Friday, 30. September 2016
14.01.2009
 
 

EU-Geheimprojekt: Autofahrer und Fahrzeuge sollen bei allen Bewegungen ausspioniert werden

Udo Ulfkotte

Mehr als acht Millionen Euro investiert die Europäische Union in ein »Zukunftsprojekt«, das Autofahrer kennen sollten. In Finnland, Frankreich und Deutschland laufen Pilotprojekte, um Autofahrer lückenlos zu überwachen. Ein winziger Chip in neuen Nummernschildern macht das möglich. Vor fünf Jahren benutzte eine Computrzeitschrift eine solche Vision noch für einen Aprilscherz. Heute ist das alles Realität.

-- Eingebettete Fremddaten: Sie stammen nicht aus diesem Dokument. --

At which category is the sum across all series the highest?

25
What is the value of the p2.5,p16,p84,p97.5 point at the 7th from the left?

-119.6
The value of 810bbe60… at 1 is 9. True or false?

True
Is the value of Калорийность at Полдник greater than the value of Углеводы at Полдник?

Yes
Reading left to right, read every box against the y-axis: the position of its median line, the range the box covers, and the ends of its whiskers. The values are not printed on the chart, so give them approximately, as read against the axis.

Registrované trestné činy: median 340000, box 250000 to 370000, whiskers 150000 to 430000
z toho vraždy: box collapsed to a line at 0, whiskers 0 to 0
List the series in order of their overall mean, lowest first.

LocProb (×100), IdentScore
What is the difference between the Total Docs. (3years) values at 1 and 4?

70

Vor etwa fünf Jahren überraschte die Computerfachzeitschrift c`t ihre Leser mit einer Botschaft, die bei Fachleuten nur müdes Grinsen hervorrief: TÜV-Plaketten, so hieß es da, würden nun mit drahtlos auslesbaren RFID-Identifikationschips versehen und ermöglichten nicht nur die Maut-Abrechnung, sondern auch die flächendeckende Geschwindigkeitsüberwachung. Das war im Jahre 2004 allerdings ein Aprilscherz. Und die c`t-Redaktion hat sich wohl kaum vorstellen können, dass aus dem Aprilscherz in abgewandelter Form schon bald Realtität werden könnte.

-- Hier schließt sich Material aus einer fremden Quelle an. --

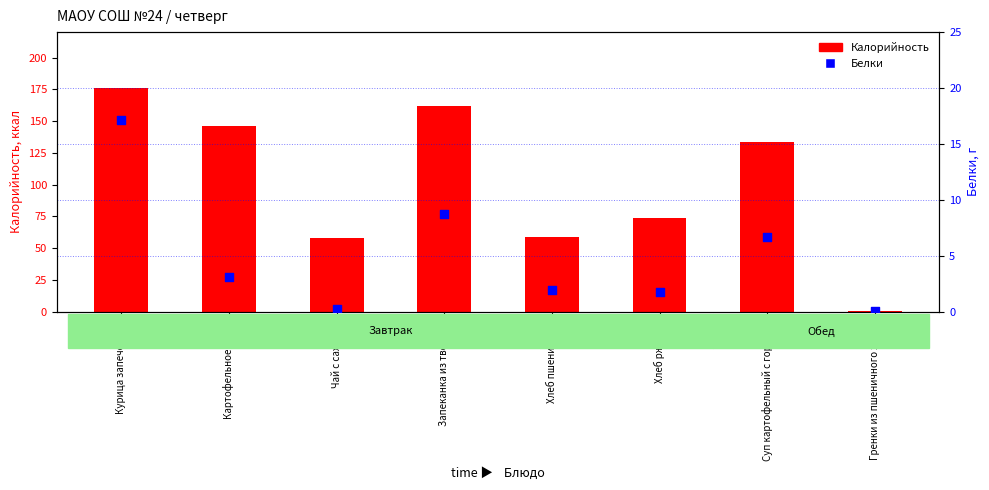

Which has a higher value, Чай с сахаром or Гренки из пшеничного хлеба?

Чай с сахаром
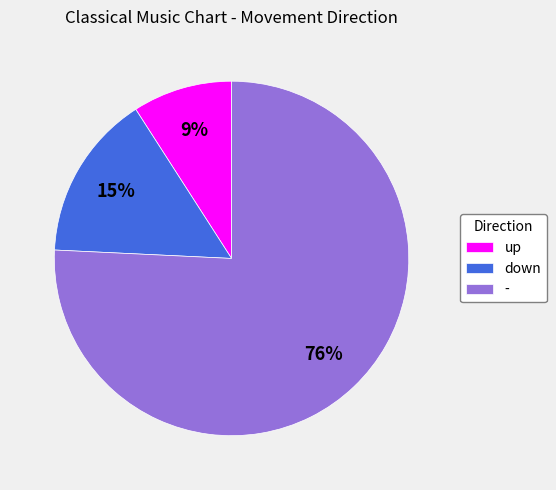

Which slice is the largest?

-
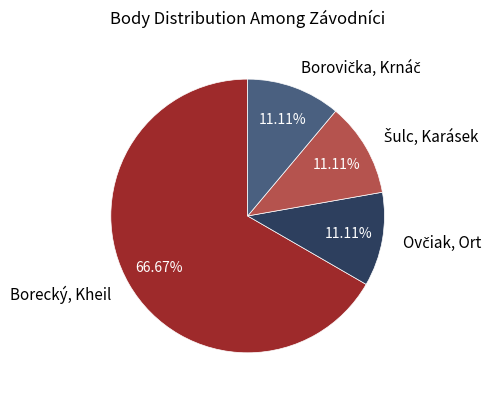

Does Borecký, Kheil account for over 50% of the chart?

Yes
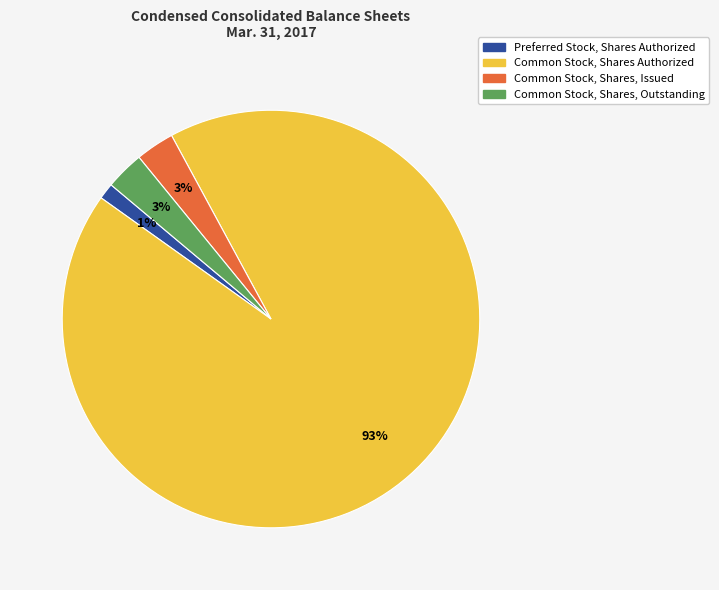

To the nearest percent, what portion does Common Stock, Shares, Issued represent?

3%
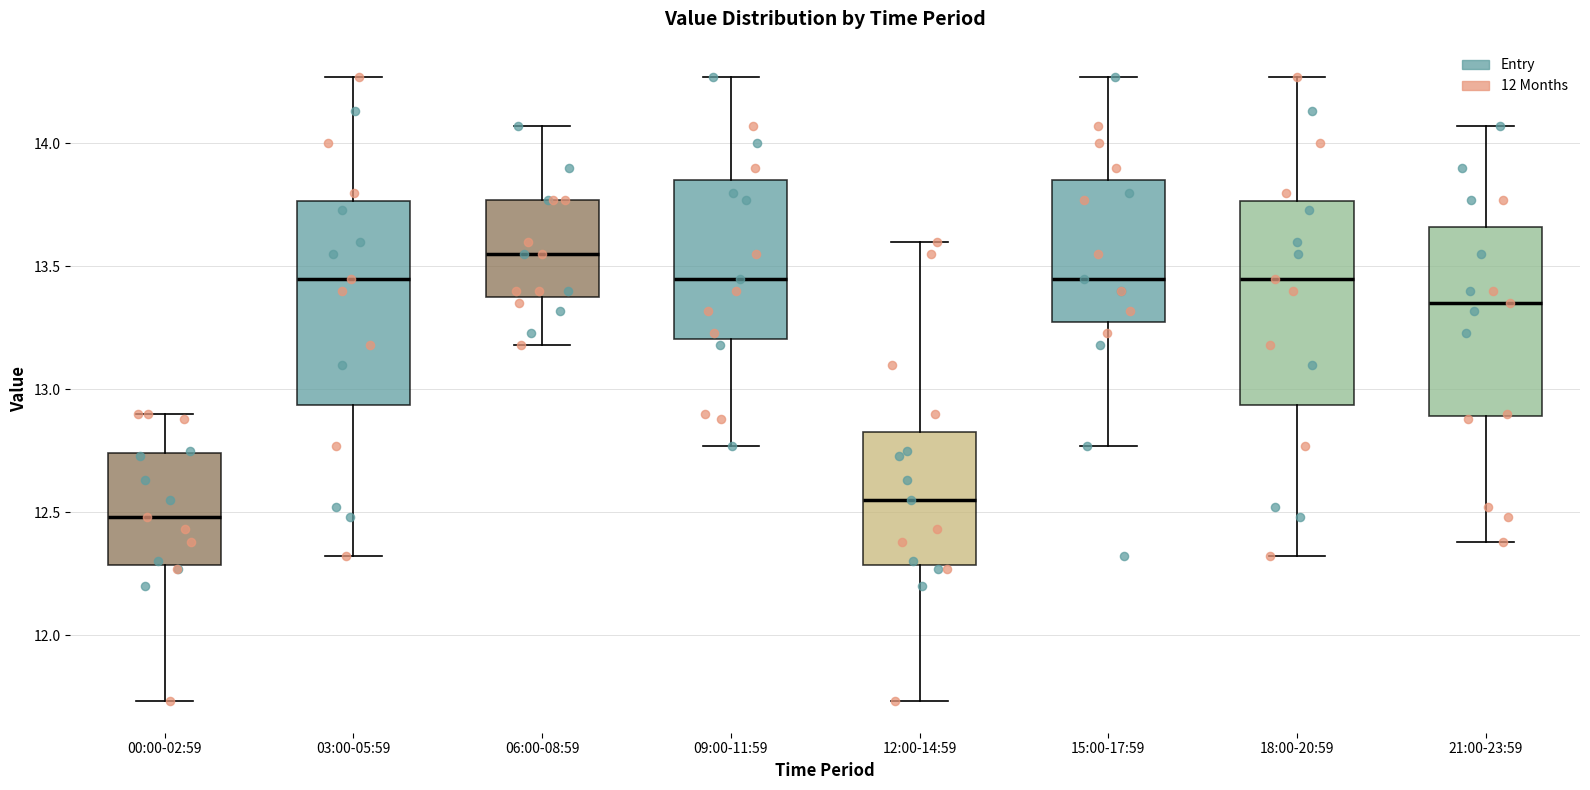

Where does the median line of the box for 18:00-20:59 sit on the y-axis? The values are not printed on the chart, so give them approximately, as read against the axis.

13.45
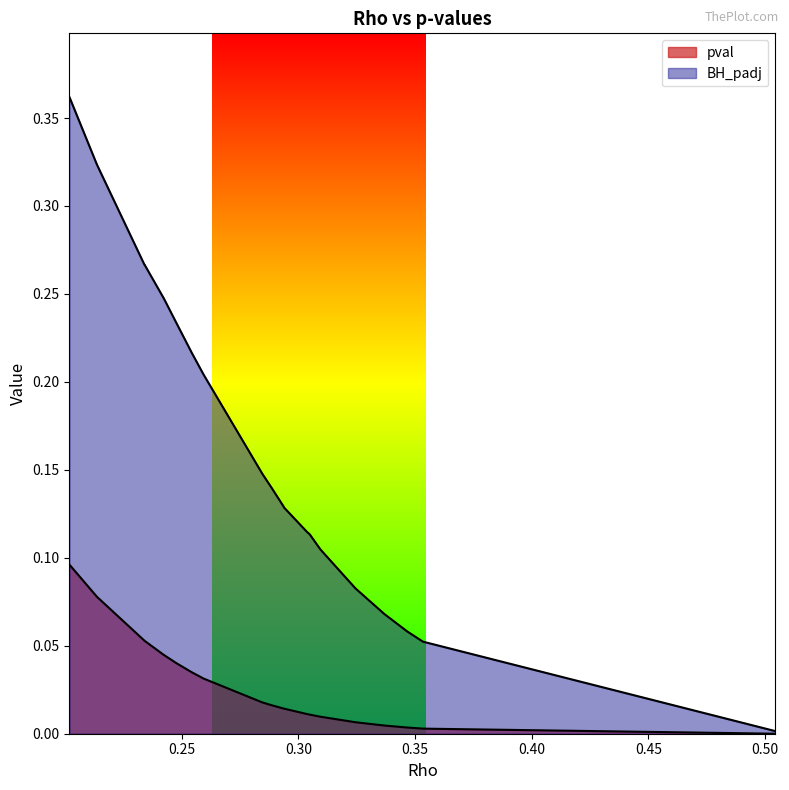

True or false: BH_padj and pval cross at least once.

False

Zwei Jahre nach dem deutschen Aprilscherz-Arikel führte Malaysia flächendeckend neue Kennzeichen ein. Die Kennzeichen haben in Japan entwickelte RFID-Chips, die jede Bewegung der Fahrzeuge dokumentieren. Die Chips enthalten Informationen über den Halter und die Fahrzeugdaten. Und sie können auf eine Entfernung von bis zu 100 Metern und einer Geschwindigkeit von bis zu 250 Stundenkilometer ausgelesen werden. Die Kennzeichen heißen in Malaysia E-Plate und sie sollen dort Fahrzeugdiebstähle verhindern helfen.

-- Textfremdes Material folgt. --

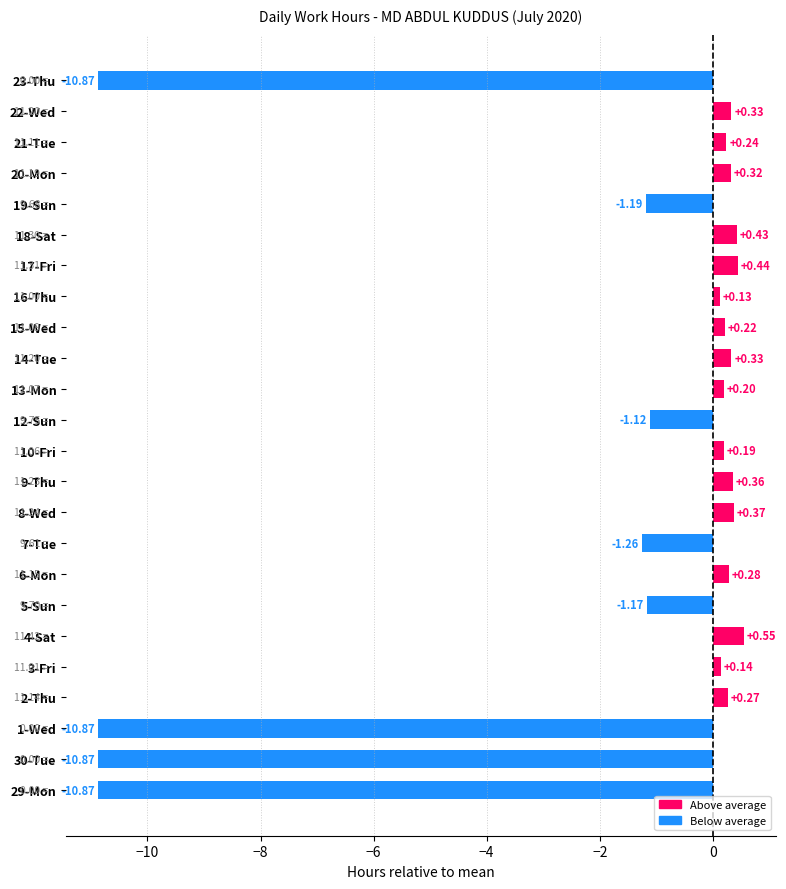

How many data points are less than 0?

8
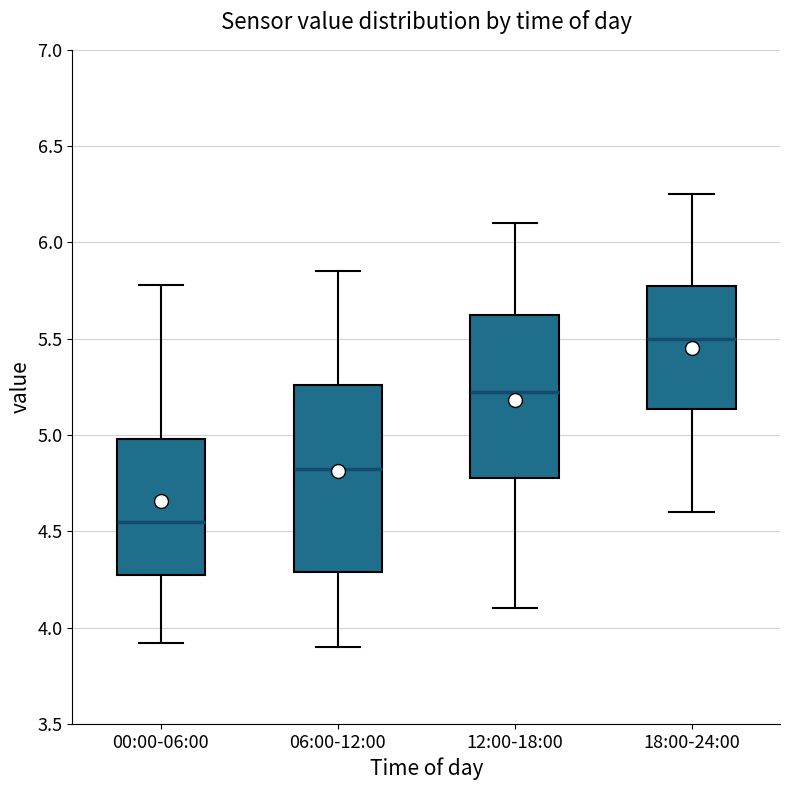

Reading left to right, read every box against the y-axis: the position of its median line, the range the box covers, and the ends of its whiskers. The values are not printed on the chart, so give them approximately, as read against the axis.

00:00-06:00: median 4.55, box 4.25 to 5.00, whiskers 3.90 to 5.80
06:00-12:00: median 4.85, box 4.30 to 5.25, whiskers 3.90 to 5.85
12:00-18:00: median 5.25, box 4.80 to 5.65, whiskers 4.10 to 6.10
18:00-24:00: median 5.50, box 5.15 to 5.80, whiskers 4.60 to 6.25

Inzwischen gibt es auch in mehreren europäischen Staaten Pilotprojekte zur effizienten Überwachung des Straßenverkehrs mithilfe von in die Nummernschilder eingebauten RFID-Chips, etwa in Großbritannien. In London erprobt man die Long-Range-RFID-Chips in Nummernschildern für den Zugang zum mautpflichtigen Innenstadtbereich der City. Und in Finnland, Frankreich und Deutschland laufen Pilotprojekte, um Autofahrer lückenlos zu überwachen. Die E-Plates sollen künftig Bewegungsprofile von Fahrzeughaltern erstellen. Wer etwa vor Gericht behauptet, an einem bestimmten Tag nicht an einem bestimmten Ort gewesen zu sein, der wird es künftig schwerer haben. An vorderster Stelle aber soll das Eintreiben von Geld stehen: Die E-Plates der EU sollen dabei helfen, vollautomatisch Abstandsmessungen und Geschwindigkeitskontrollen vorzunehmen und bei Verstößen vollautomatisch Bußgeldbescheide an die Fahrzeughalter verschicken. Auch in den Vereinigten Staaten und in Kanada werden die europäischen Entwicklungen genau beobachtet – und es gibt erste amerikanische Bundesstaaten, die das RFID-Kennzeichensystem aus Europa übernehmen.